It seems quite clear from your posts and from the EIT paper that the desired duty cycle for driving the MOSFET is 3.7%, and I can accept that the circuit in the Quantum article achieves quite the opposite, because as you say you had no involvement with the design or testing of that circuit. No problem there for me.

It appears the fellow that did the 555 timer design for the article was doing so to achieve 3.7% duty cycle at the MOSFET Drain rather than the MOSFET Gate . Errors and mis-communications do happen, so I think it's safe to say that the 555 timer circuit shown in the Quantum article can be dismissed as valid for your experiment, and that those wanting to replicate your experiment do so with either a function generator or some other oscillator capable of achieving the desired 2.4kHz/3.7% duty cycle wave form, and driving the MOSFET.
"It appears the fellow that did the 555 timer design for the article was doing so to achieve 3.7% duty cycle at the MOSFET Drain rather than the MOSFET Gate"

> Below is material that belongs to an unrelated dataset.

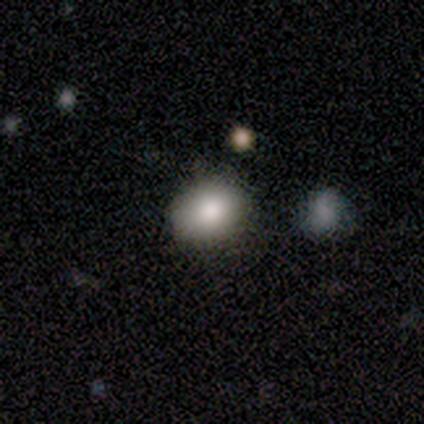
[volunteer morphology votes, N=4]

I'm just wondering about something and anyone feel free to jump in.

Q1) The bottom line is that for each pulse/cycle, the battery should only be delivering current for 3.7% of the time. Is this correct? That is the point of having the duty cycle to begin with is that power is delivered for x% of the time per cycle.

Q2) If the Quantum article circuit has a 3.7% duty cycle at the Mosfet DRAIN - doesn't that mean that the Mosfet is allowing current to pass through from the battery at 3.7% of the time per pulse?

Q3) In the below diagram, if the Mosfet drain is conducting 3.7% of the time per pulse will the LED be on 3.7% of the time?

------------------------------------------------------------------



Example application of an N-Channel MOSFET. When the switch is pushed the LED lights up.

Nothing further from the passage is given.